Figure 7. 7SK is a critical determinant of neuronal identity during reprogramming.

(A) UMAP projection of cells for RN7SK in the miR-9/9*-124-only scRNA-seq. (B) qPCR analysis of 7SK in HAFs expressing ISL1/LHX3 or miR-9/9*-124 for 12 days normalized to GAPDH expression. Error bars represent s.e.m. (*p < 0.05). (C) Representative images of HAFs expressing miR-9/9*-124 with either shCTRL or sh7SK at Day 20 immunostained for TUBB3 (red) and DAPI (blue). Scale bars, 50 μm. (D) Heatmaps of ATAC-seq signal intensity mapped to DAR (log₂FC ≤ −1.5, FDR-adj. p-value < 0.01) closed between shCTRL and sh7SK conditions (n = 2,693). (E) PID 20-enriched neuronal network over PID 20 (top) and overlay of genes differentially downregulated by 7SK identified by RNA-seq (red).
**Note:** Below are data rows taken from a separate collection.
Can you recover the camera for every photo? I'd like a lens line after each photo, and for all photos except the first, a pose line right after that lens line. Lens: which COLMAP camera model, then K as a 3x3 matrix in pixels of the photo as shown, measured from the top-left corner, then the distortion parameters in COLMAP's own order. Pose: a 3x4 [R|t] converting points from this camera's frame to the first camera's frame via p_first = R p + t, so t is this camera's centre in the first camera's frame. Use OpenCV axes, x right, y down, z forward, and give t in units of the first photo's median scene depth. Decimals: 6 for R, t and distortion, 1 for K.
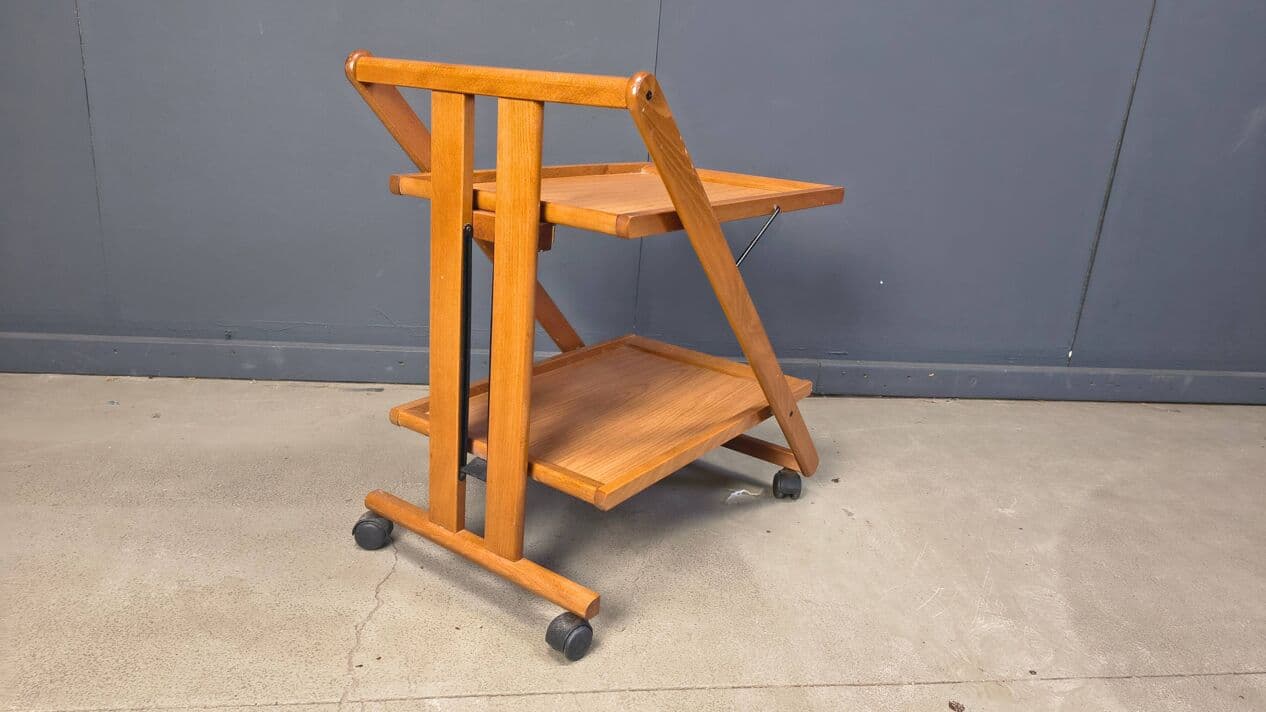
lens RADIAL K [[878.0, 0, 627.4], [0, 878.0, 374.9], [0, 0, 1]] dist [0.063681, -0.079936]
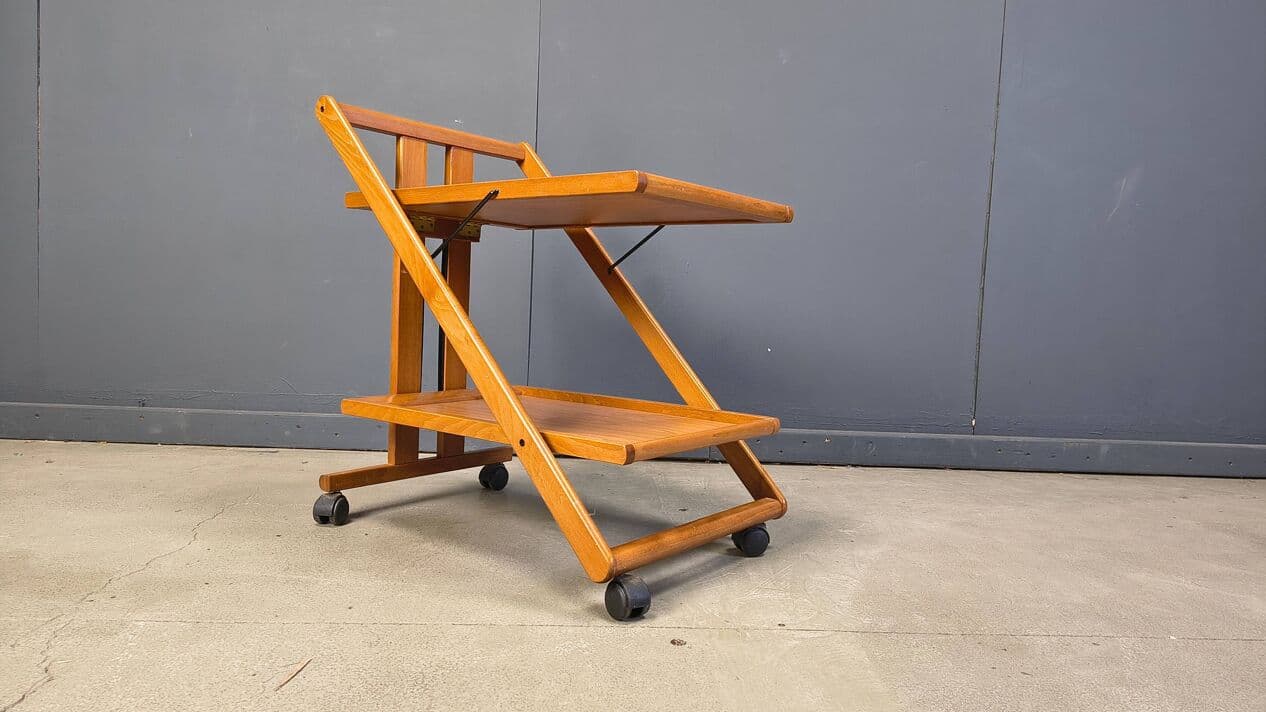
lens RADIAL K [[878.0, 0, 629.4], [0, 878.0, 352.0], [0, 0, 1]] dist [0.063681, -0.079936]
pose [[0.996843, -0.026661, -0.074782, 0.314909], [0.006875, 0.967377, -0.253247, 0.245913], [0.079095, 0.251933, 0.964507, -0.010021]]
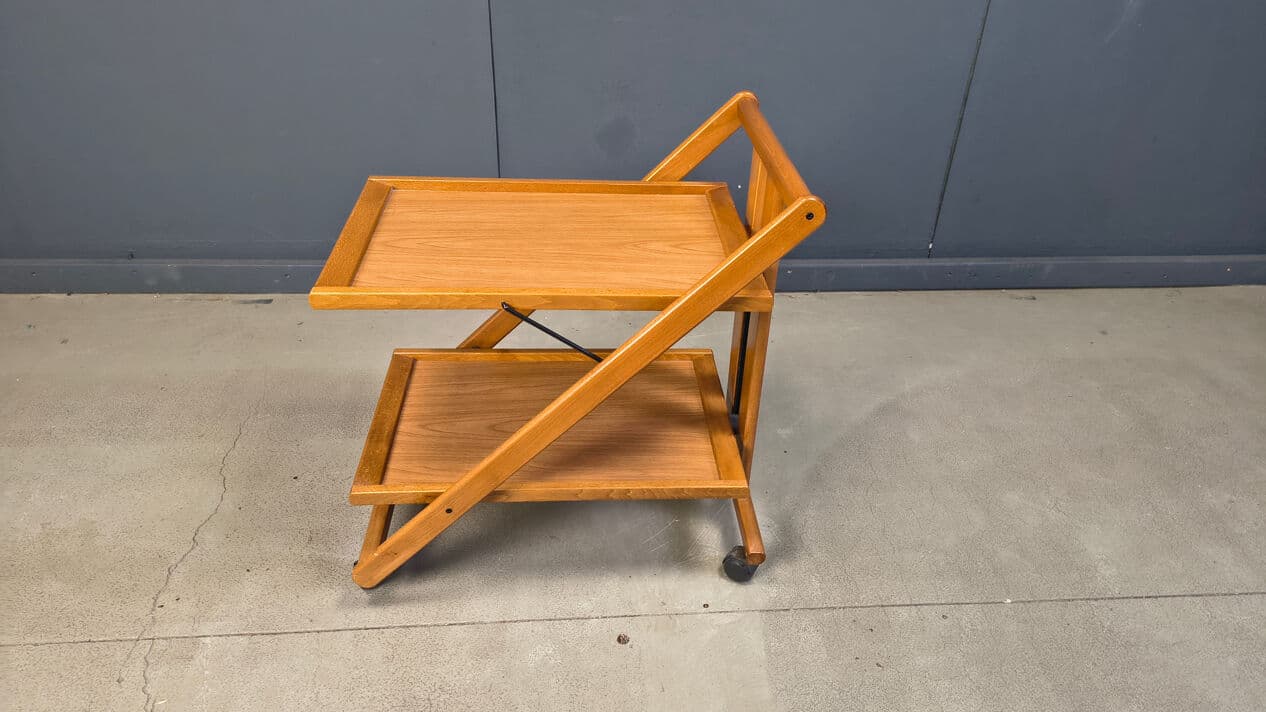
lens RADIAL K [[878.0, 0, 646.0], [0, 878.0, 354.9], [0, 0, 1]] dist [0.063681, -0.079936]
pose [[0.997752, -0.000671, -0.067005, 0.386546], [0.017004, 0.969756, 0.243484, -0.261195], [0.064815, -0.244076, 0.967588, -0.096821]]
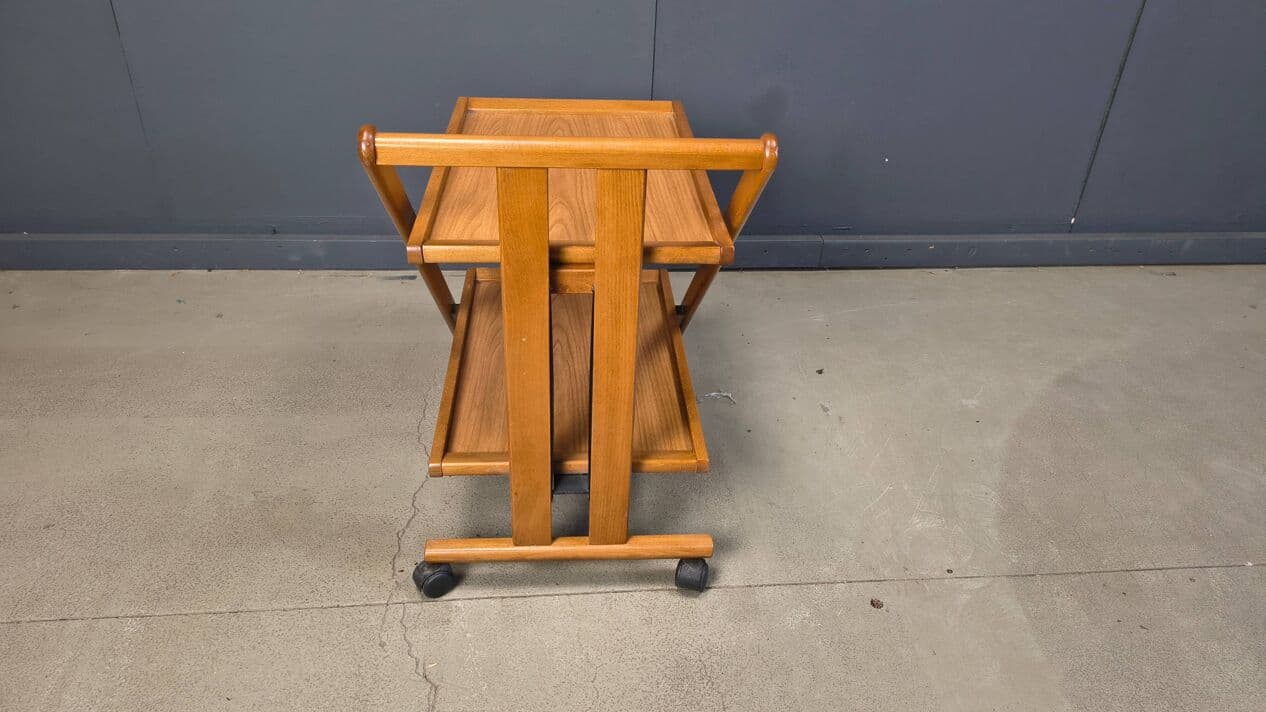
lens RADIAL K [[878.0, 0, 634.7], [0, 878.0, 357.8], [0, 0, 1]] dist [0.063681, -0.079936]
pose [[0.998298, -0.004577, -0.058145, 0.083984], [0.018424, 0.970620, 0.239912, -0.208093], [0.055339, -0.240575, 0.969052, -0.105886]]
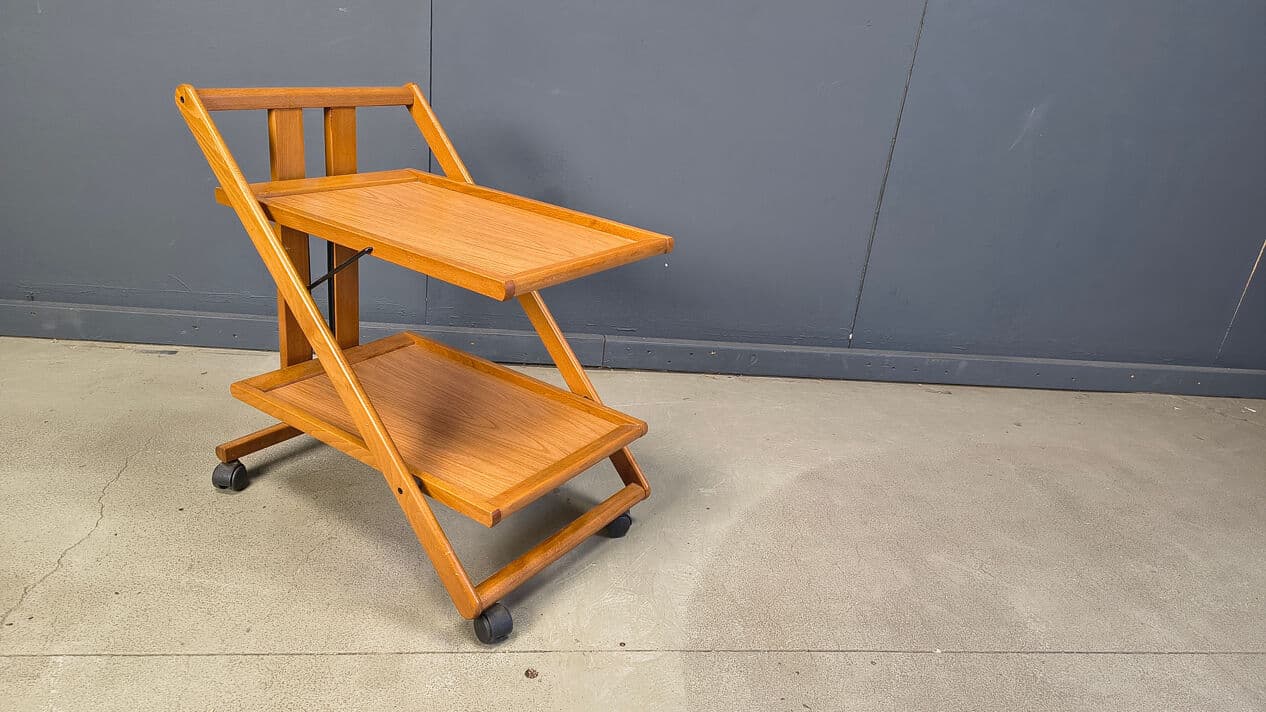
lens RADIAL K [[878.0, 0, 627.3], [0, 878.0, 369.7], [0, 0, 1]] dist [0.063681, -0.079936]
pose [[0.999376, 0.035262, 0.001795, 0.379952], [-0.035294, 0.996330, 0.077982, -0.093619], [0.000962, -0.077997, 0.996953, -0.097615]]
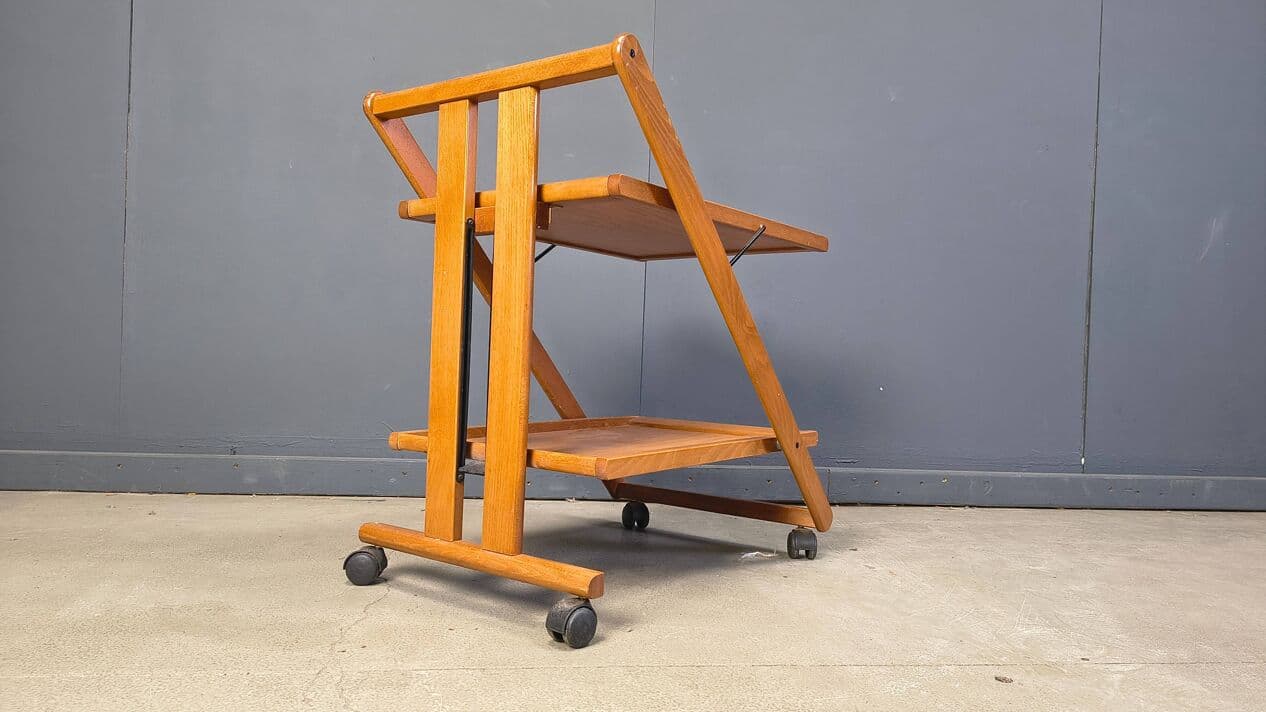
lens RADIAL K [[878.0, 0, 629.3], [0, 878.0, 369.3], [0, 0, 1]] dist [0.063681, -0.079936]
pose [[0.999280, -0.037596, -0.005090, 0.007354], [0.034326, 0.953084, -0.300752, 0.262660], [0.016158, 0.300361, 0.953689, 0.035538]]
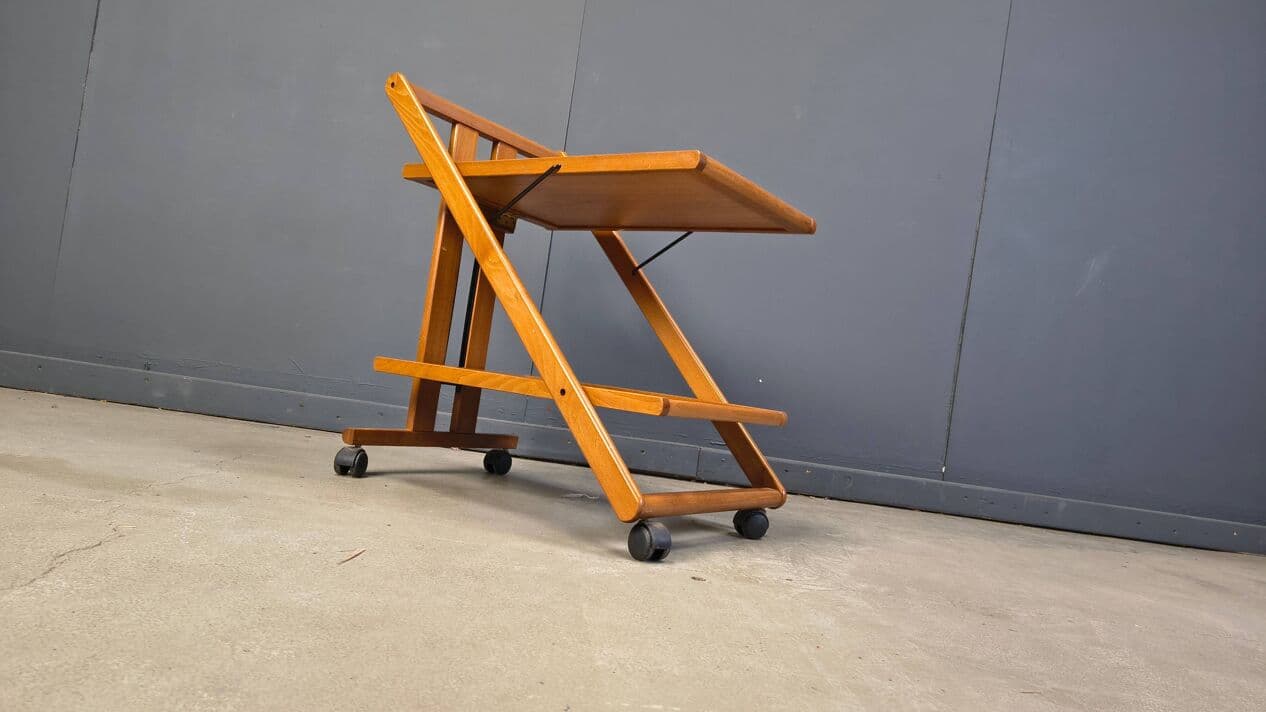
lens RADIAL K [[878.0, 0, 635.2], [0, 878.0, 360.9], [0, 0, 1]] dist [0.063681, -0.079936]
pose [[0.997385, 0.070390, -0.016408, 0.233711], [-0.071833, 0.940239, -0.332851, 0.382138], [-0.008002, 0.333160, 0.942837, -0.048100]]
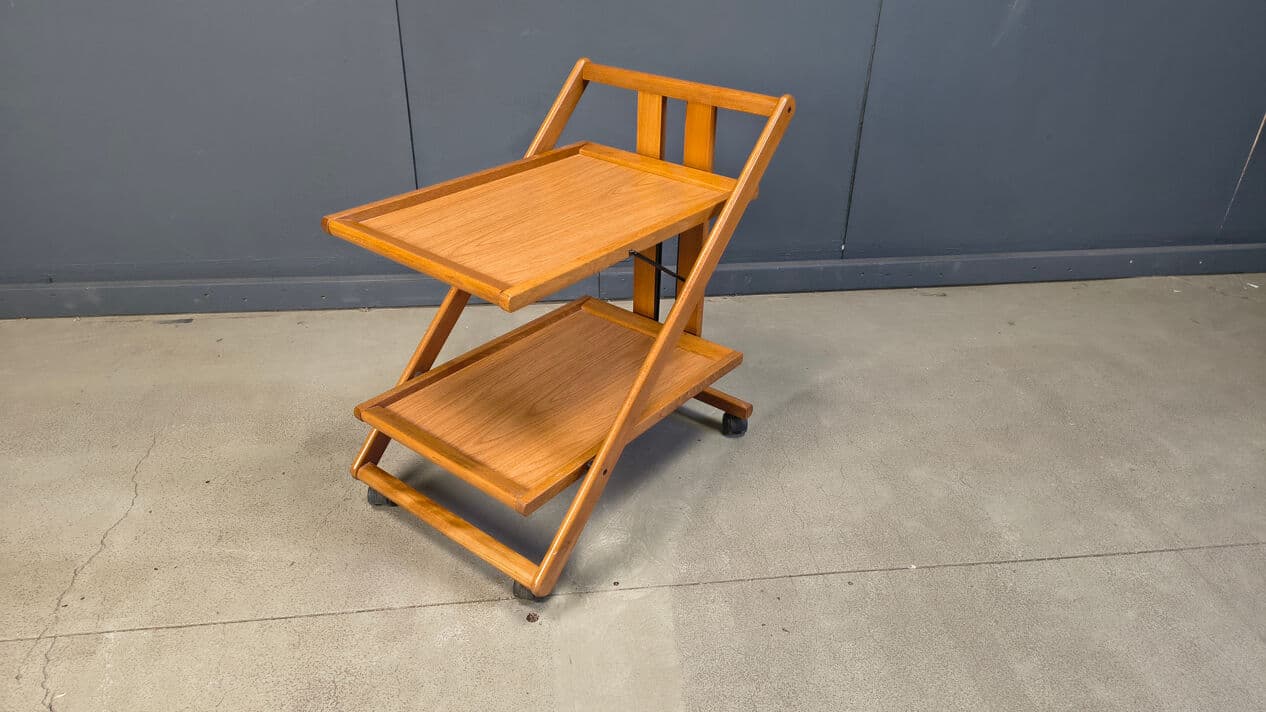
lens RADIAL K [[878.0, 0, 627.3], [0, 878.0, 354.1], [0, 0, 1]] dist [0.063681, -0.079936]
pose [[0.998407, -0.040826, -0.038955, 0.452755], [0.047522, 0.980572, 0.190315, -0.185786], [0.030429, -0.191863, 0.980950, -0.134367]]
Insets show critical neuronal genes as hubs in the network targeted by 7SK. (F) P-values for enrichment of sh7SK-downregulated genes in each subnetwork against the mean log₂FC in expression of PID20/PID0 of that subnetwork (Bonferroni-adj. p-values < 0.1; red subnetworks FC > 0.5). (G) Top GO function annotations with differentially accessible sh7SK DEGs. (H) The genomic distribution of significant (log₂FC ≥ 1.5, FDR-adj. p-value < 0.01) DAR open in HAFs vs shCTRL (n=48,723). (I) IGV snapshot for ATAC- and RNA-seq signal for the neuronal gene STMN4 (sh7SK TSS-proximal DAR highlighted in pink). (J) IGV snapshot for ATAC- and RNA-seq signal for the fibroblast gene MFAP5 (shCTRL and sh7SK TSS-proximal DAR highlighted in pink). (K) Heatmaps of ATAC-seq signal intensity for miR-9/9*-124 with shCTRL or sh7SK (left) compared to miR-9/9*-124 with shCTRL or shBRG1 (right) overlapping at DAR between shCTRL and sh7SK conditions (n = 2,693). (L) Top GO function annotations for DAR-associated genes that fail to open in shBRG1 and sh7SK conditions (both comparisons: log₂FC ≤−1, FDR-adj. p-value < 0.01).